START Page extract

The primary goal of this study is to detect code injection by applying static analysis to the source code. This section describes the static analysis algorithm the inventors developed and theirs experiments to test and evaluate theirs proposed method, MSDT (see the Experiments section).

    • a. As presented in the Open-source packages' security issues section, in supply chain attacks, the injected functionality will often be added to the source of the targeted program. Therefore, the code will be changed. This study presents MSDT, an algorithm to detect the mentioned difference in the program's functionality for a chosen PL, by the four following steps (see example 10 of FIG. 1):
      • i. Data collection. In this step, the inventors collect sufficient function implementations of the chosen PL, for each function type. For example, to detect code injection in the “encode” function, the inventors collect a sufficient amount of “encode” implementations to better estimate the distribution of the implementations. In addition, the collected data can be different versions of the same function. The collection of data can be manually collected from any code-base warehouse (such as GitHub) or extracted from an existing code dataset: for example, an existing dataset of functions with their names and implementations (see Datasets section).
      • ii. Code embedding. In this step, the inventors create an embedding layer to the given source code snippets using an algorithm that gets sequence data and represents it as a vector. Examples of such algorithms are neural translation models (NMT) and transformers that vectorize the input sequence and transform it to another sequence, such as Seq2seq, Code2seq, CodeBERT, and TransCoder. The resulting embedding layer has to be reasonable so that similarity in the source code snippets (similar functions) translates to a similarity in the embedding space. For example, the vectors of the square-root and cube-root functions will be relatively close to each other and farther than the parse timezone function's vector. As mentioned in the Deep learning methods for analyzing source code section, the inventors used Code2Seq embeddings vectors. The inventors used Alon et al. implementation for the Code2Seq model and set it with the same parameters, which yields best results after experiments conducted in the Code2Seq study. the inventors trained the Code2Seq model on a server with a high RAM setting. The server specifications include 256 GB RAM and 48 Intel 6342 2.8 GHz CPU cores. The training process continued for 24 hours on 130 K functions. the inventors compared these results with an additional server, including 96 GB RAM and two NVIDIA Tesla V100. In this case, the training process continued for 12 hours on 130 K functions. the inventors construct the encoder to be two bi-directional LSTMs that encode the AST paths consisting of 128 units each, and the inventors set a dropout of 0.5 on each LSTM. Then, the inventors construct the decoder to be an LSTM consisting of one layer with size 320, and the inventors set a dropout of 0.75 to support the generation of longer target sequences.

END Page extract
START Data under study

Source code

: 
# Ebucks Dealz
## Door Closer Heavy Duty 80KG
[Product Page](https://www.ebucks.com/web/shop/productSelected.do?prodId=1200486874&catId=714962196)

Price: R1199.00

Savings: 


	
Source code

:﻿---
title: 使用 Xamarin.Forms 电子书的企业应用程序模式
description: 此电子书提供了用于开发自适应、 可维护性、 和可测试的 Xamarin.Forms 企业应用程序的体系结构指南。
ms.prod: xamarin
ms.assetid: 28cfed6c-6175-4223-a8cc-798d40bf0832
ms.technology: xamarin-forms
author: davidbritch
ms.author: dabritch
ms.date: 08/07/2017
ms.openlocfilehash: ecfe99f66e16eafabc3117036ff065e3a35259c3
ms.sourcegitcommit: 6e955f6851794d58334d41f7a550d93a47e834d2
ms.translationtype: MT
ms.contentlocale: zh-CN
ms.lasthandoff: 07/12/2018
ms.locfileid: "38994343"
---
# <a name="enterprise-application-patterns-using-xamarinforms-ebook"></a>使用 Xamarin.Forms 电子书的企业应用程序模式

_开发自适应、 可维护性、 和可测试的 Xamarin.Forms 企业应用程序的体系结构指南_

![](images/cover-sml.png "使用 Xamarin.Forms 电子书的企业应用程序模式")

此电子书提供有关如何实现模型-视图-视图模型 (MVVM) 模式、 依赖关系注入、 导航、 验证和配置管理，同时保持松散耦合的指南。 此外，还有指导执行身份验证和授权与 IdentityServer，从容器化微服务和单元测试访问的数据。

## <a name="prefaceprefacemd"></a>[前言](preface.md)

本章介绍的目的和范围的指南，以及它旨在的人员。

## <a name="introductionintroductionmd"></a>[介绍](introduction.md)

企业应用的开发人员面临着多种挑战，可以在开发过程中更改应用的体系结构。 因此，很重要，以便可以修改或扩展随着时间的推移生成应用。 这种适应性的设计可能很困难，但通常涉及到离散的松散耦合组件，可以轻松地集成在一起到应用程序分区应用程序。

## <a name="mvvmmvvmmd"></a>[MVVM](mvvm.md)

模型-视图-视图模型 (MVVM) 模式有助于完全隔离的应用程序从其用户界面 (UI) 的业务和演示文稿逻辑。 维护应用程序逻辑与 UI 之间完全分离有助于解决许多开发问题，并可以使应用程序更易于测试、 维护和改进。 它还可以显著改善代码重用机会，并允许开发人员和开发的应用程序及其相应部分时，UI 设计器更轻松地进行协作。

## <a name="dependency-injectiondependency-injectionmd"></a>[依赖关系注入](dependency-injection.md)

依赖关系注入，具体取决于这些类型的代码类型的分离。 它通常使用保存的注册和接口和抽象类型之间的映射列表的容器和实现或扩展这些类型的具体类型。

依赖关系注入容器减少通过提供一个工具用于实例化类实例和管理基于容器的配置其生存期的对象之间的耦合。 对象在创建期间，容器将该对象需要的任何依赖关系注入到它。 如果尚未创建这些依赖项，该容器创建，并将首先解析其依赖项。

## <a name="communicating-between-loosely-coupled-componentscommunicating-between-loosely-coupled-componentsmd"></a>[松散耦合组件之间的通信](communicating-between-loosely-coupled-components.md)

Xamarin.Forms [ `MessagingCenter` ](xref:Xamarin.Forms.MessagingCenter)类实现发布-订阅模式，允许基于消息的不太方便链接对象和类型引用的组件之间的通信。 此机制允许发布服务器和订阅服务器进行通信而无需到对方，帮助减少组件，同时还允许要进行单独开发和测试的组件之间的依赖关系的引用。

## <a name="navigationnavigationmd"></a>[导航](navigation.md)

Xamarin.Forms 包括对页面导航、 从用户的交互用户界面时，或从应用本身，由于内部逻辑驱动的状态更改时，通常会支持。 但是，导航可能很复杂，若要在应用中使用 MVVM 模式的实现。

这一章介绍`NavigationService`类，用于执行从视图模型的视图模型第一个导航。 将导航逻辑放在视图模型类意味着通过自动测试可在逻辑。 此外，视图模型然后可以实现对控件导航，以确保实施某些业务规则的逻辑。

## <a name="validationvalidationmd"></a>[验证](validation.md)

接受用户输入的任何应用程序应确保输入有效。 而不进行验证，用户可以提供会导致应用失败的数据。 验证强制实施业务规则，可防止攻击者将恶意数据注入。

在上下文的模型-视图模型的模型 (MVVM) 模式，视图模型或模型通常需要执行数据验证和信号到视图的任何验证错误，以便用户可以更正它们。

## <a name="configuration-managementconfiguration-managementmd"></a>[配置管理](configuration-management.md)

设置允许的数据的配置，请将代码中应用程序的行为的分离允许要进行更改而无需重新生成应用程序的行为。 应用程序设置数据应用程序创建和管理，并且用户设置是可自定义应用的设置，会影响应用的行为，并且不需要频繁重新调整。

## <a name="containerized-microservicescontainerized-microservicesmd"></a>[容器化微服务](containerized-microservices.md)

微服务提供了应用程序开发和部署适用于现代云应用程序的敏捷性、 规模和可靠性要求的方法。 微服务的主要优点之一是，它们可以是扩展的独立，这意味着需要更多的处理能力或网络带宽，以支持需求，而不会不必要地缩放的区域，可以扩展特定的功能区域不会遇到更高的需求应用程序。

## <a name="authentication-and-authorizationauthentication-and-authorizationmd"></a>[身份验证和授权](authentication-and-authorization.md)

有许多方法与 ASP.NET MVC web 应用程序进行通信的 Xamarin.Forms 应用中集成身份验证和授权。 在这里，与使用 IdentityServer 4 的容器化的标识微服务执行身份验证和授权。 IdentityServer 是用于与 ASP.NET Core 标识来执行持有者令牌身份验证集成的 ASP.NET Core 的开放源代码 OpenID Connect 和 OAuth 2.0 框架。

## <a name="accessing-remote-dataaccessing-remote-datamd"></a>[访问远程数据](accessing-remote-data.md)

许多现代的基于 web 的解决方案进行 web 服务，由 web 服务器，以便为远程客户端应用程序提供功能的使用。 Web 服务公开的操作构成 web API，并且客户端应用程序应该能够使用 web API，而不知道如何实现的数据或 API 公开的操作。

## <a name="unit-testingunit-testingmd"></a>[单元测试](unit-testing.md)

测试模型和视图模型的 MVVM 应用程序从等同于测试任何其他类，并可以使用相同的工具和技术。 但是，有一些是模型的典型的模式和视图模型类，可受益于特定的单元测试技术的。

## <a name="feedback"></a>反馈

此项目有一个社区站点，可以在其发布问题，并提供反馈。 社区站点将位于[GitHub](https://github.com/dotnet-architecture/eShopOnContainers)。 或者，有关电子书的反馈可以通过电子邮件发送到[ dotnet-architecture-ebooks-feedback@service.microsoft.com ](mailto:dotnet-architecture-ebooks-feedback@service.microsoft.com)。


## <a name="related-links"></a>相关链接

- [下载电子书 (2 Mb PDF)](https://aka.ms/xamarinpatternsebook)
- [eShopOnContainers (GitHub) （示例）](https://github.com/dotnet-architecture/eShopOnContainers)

END Data under study

| To-do item A |
In the passage on detecting code injection, how long did training take on the server with 96 GB RAM and two NVIDIA Tesla V100 cards?
| To-do item B |
Extend the passage on detecting code injection in source code, picking up right after its final sentence.

| Expected answer A |
12 hours on 130 K functions.

| Expected answer B |
      • iii. Anomaly detection. In this step, the inventors apply an anomaly detection technique by applying cluster algorithms and detecting the outliers. For example, the inventors can utilize DB SCAN and K-means to cluster the input and detect outliers. 85 the inventors use this technique on every function type embedding layer and manage to differentiate code snippets that were injected from benign code snippets.
      • iv. Anomaly ranking. Lastly, the inventors rank the outliers by their distance from the nearest clusters' border points in this step. The farther the point is, the higher the score.


Experiments

There are several datasets including labeled function implementations for several purposes. In this study, the inventors used 607,461 public Python function implementations with simulated test cases and real-world, observed attacks. Additionally, this study combines an embedding layer based on a deep neural translation model, Code2Seq. Lastly, this study showcases traditional anomaly detection techniques over the Code2Seq representation based on DB SCAN compared to another anomaly detection technique based on Ecod.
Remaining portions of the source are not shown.